Work request: Would you please transcribe, exactly as written, the lines of the entries below starting at the one that holds "neck: (142, 97)" and ending at the one that holds "right knee: (129, 173)", both included?

Data for processing:
━━━━━━━━━━

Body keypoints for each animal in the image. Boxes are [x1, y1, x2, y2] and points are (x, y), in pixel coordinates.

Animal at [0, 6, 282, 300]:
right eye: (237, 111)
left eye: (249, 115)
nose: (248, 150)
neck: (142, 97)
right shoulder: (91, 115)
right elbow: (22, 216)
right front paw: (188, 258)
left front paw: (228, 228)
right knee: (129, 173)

━━━━━━━━━━

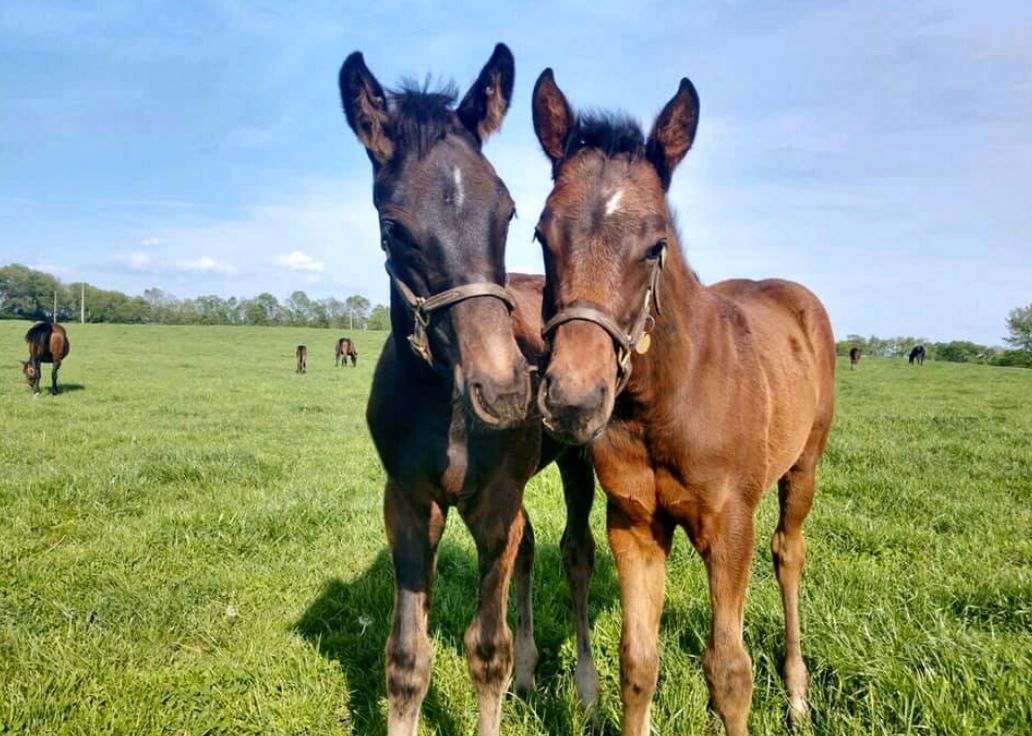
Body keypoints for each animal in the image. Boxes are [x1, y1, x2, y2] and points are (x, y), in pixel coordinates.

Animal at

━━━━━━━━━━

Solution for this task:
neck: (142, 97)
right shoulder: (91, 115)
right elbow: (22, 216)
right front paw: (188, 258)
left front paw: (228, 228)
right knee: (129, 173)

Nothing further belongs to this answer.